In a narrow 5 to 4 vote, the Court chose to not to overrule the law, which orders the legal immigrants who have committed certain crimes to be detained even as they appeal their deportation.
“In the exercise of its broad power over naturalization and immigration, Congress regularly makes rules that would be unacceptable if applied to citizens,” wrote Chief Justice William Rehnquist of the Court’s ruling.
The actual case that called the law into question was Demore v. Kim, which involved legal permanent resident Hyung Joon Kim. Kim immigrated to the United States at age 6 in 1984. One day after he completed a sentence in California state prison for a petty theft he committed as a teenager in 1996, Kim was arrested and held without bail by immigration officials to await his deportation.
Rehnquist noted that in the Court’s opinion, Kim was challenging neither Congress’ general authority to remove criminal aliens from the United States, nor the fact that he himself was deportable, but rather being during deportation hearings was a violation of the Due Process Clause of the Fifth Amendment.
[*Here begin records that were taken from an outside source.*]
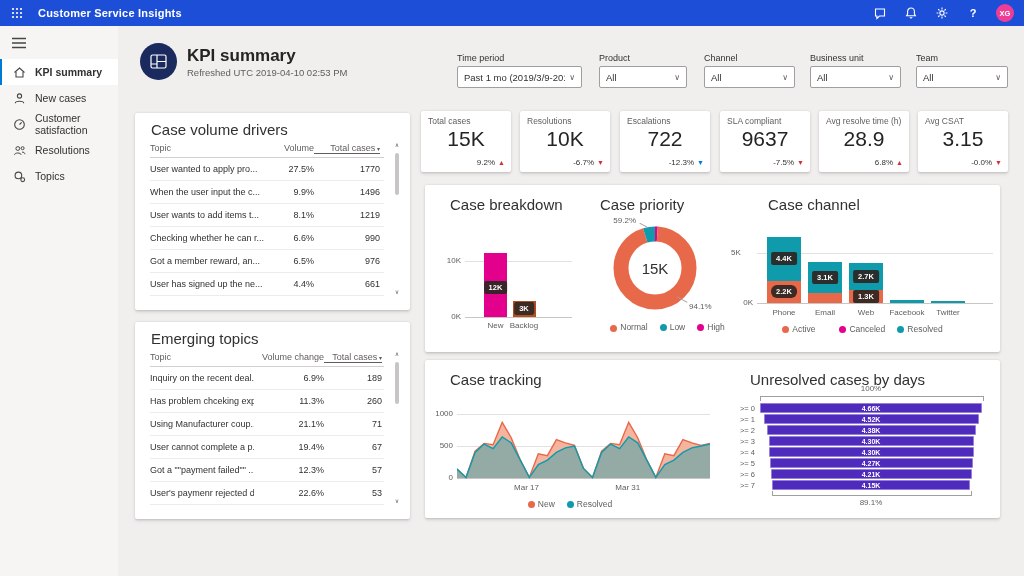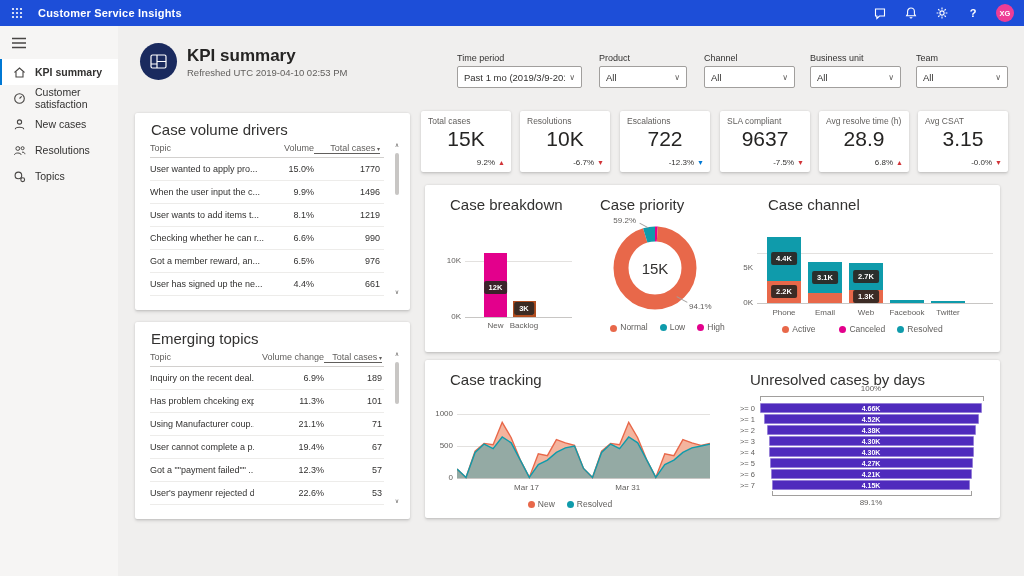"Customer satisfaction" div.side-item { order: before "New cases" -> after "New cases" }
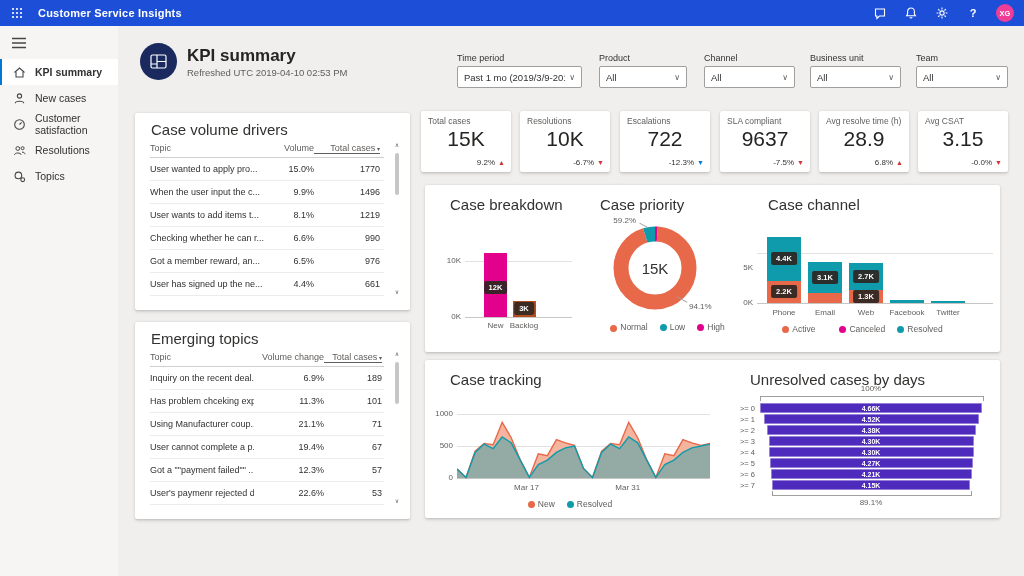"15.0%" div.tcell { text: 15.0% -> 27.5% }
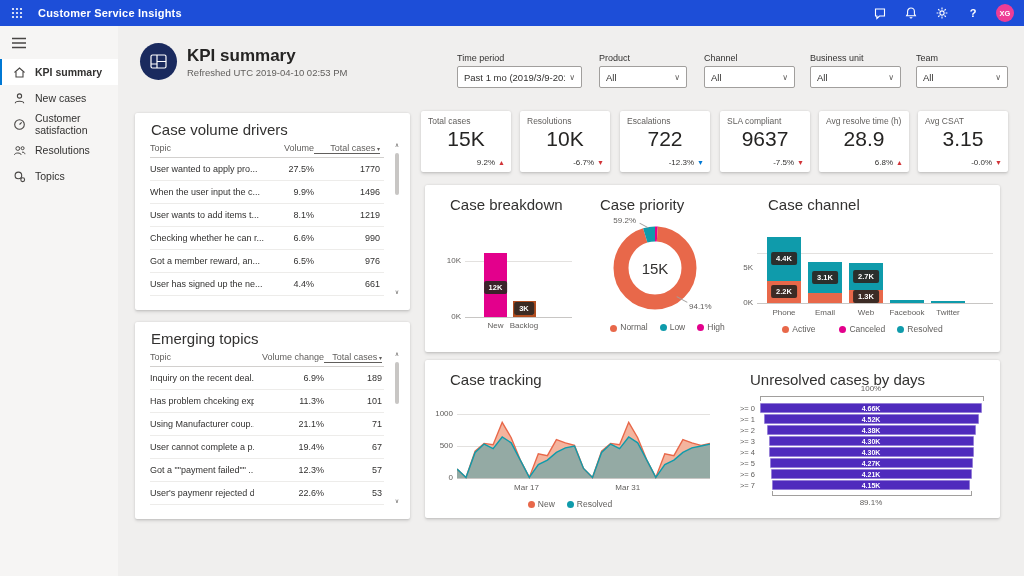"5K" div.axlbl { margin-top: 15px -> none; text-align: right -> left }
“This Court has recognized detention during deportation proceedings as a constitutionally valid aspect of the deportation process,” Rehnquist wrote.
Thomas Archdeacon, a professor of history at the University of Wisconsin, said the ruling addressed a legitimate concern of Congress and immigration officials trying to deport convicted felons with lawful resident status.
“Legal resident aliens are allowed to stay in the U.S. as long as they don’t do certain things, and committing felonies is an example of one of those things,” Archdeacon said. “If you commit a crime that’s serious enough as a legal resident alien, you have always been able to be deported.”
Archdeacon said the New York Times story about the ruling was misleading because it seemed to report a distinction between lawful and unlawful aliens that doesn’t exist in the law.
Guidelines for what constitutes a deportable offense vary from case to case. The most closely followed rule for deporting someone is if that person committed a crime of moral turpitude, felony or crime that carries a jail sentence of more than one year.
“The question becomes: can the government hold that person after they have served time in prison while they wait for a hearing on their deportation,” Archdeacon said. “Civil libertarians are concerned because the person has paid their time for the crime and is continuing to be held. Clearly questions arise about how long a person can be held in this status, and whether being held negatively affects their ability to gather a viable defense for themselves.”
The deportation process itself can often become prolonged because in order to deport anyone, there must be a country willing to receive that person as a citizen. A person that was a revolutionary in their native land and immigrated to the United States only to commit an egregious offense might not be welcome back in their home country.
Archdeacon said the ruling affords immigration officials the same judicial tools that local district attorneys can wield to address flight risk. DA’s can ask for a suspect to be held without bail if there is thought to be a high risk of the detainee fleeing before the case comes to court.